The B meson is so named because it contains a bottom quark, one of six fundamental quark particles that account for most of the universe’s visible matter.

quark oddities

“If this is new physics,” Jure Zupan, a theoretical physicist at the University of Cincinnati, said of the current update, “it’s not significant enough.RELATED: These cheap noise-cancelling headphones come with a class-leading 50-hour battery life For that, the physicists will need to accumulate enough B meson decays to demonstrate a deviation of 1 in 1.7 million, akin to flipping 75 heads. For a fair coin, the odds of such a deviation are about 1 in 1,000.īut amid oodles of particle collisions, statistical fluctuations are bound to arise, so a 1-in-1,000 deviation doesn’t count as hard proof of a break with the standard model. Statistically, the deviation in the angular pattern is equivalent to flipping a coin 100 times and getting 66 heads, rather than the usual 50 or so. “Suddenly the consistency between the different angular observables got much better,” said Felix Kress, an LHCb researcher who helped crunch the numbers.

quark oddities

The collective significance of the anomalous angles grew slightly since the last analysis, and researchers say the new measurements also tell a more unified story. When experimentalists compared the various angles between the particles with the angles predicted by the standard model, they found a deviation from the expected pattern. Each transformation ends with four outbound particles hitting a ring-shaped detector. LHCb’s new analysis covered about 4,500 rare B meson decays, roughly doubling the data from their previous study in 2015. But because they are so rare, any tweaks coming from undiscovered particles or effects should be obvious. The standard model predicts the exceedingly low rate of these events and how they will play out.

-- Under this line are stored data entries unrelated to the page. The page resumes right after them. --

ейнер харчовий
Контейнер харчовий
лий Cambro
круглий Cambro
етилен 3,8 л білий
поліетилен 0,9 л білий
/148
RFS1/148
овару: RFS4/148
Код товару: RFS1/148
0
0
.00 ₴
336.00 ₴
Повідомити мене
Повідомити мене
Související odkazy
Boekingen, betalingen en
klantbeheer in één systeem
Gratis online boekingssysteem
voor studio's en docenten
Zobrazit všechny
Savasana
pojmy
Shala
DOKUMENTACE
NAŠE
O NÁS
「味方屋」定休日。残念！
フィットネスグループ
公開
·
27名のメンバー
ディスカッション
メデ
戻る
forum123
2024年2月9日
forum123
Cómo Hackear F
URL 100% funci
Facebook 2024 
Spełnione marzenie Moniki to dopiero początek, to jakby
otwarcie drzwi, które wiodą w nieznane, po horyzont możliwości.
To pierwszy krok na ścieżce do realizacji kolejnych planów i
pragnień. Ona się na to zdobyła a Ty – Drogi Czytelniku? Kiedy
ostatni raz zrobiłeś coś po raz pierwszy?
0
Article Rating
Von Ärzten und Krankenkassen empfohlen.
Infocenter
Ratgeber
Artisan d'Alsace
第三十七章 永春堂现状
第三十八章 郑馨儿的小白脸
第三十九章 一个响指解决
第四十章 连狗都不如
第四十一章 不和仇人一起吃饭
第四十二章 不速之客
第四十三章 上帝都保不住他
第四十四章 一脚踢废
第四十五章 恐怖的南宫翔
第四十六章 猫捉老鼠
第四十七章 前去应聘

For every million B meson decays they see, one fringe event showcases a rebellious bottom quark metamorphosing into a “strange” quark instead, dropping a generation but keeping its negative charge. The LHCb collaboration scours the wreckage of particle pileups for exceptions to this rule. For instance, when the negatively charged heavy bottom quark in a B meson drops a generation, it usually becomes a middleweight, positively charged “charm” quark. Heavier quarks decay into their lighter variations, almost always switching their charge, too.

quark oddities

For unknown reasons, the quarks break down into three generations: heavy, medium, and light, each with quarks of opposite electric charge. “For the first time in certainly my working life, there are a confluence of different decays that are showing anomalies that match up,” said Mitesh Patel, a particle physicist at Imperial College London who is part of LHCb. But their collective drift suggests that the aberrations may be breadcrumbs leading beyond the standard model to a more complete theory. Taken alone, each oddity looks like a statistical fluctuation, and they may all evaporate with additional data, as has happened before. In their latest analysis, first presented at a seminar in March, the LHCb physicists found that several measurements involving the decay of B mesons conflict slightly with the predictions of the standard model of particle physics-the reigning set of equations describing the subatomic world. Original story reprinted with permission from Quanta Magazine, an editorially independent publication of the Simons Foundation whose mission is to enhance public understanding of science by covering research develop­ments and trends in mathe­matics and the physical and life sciences.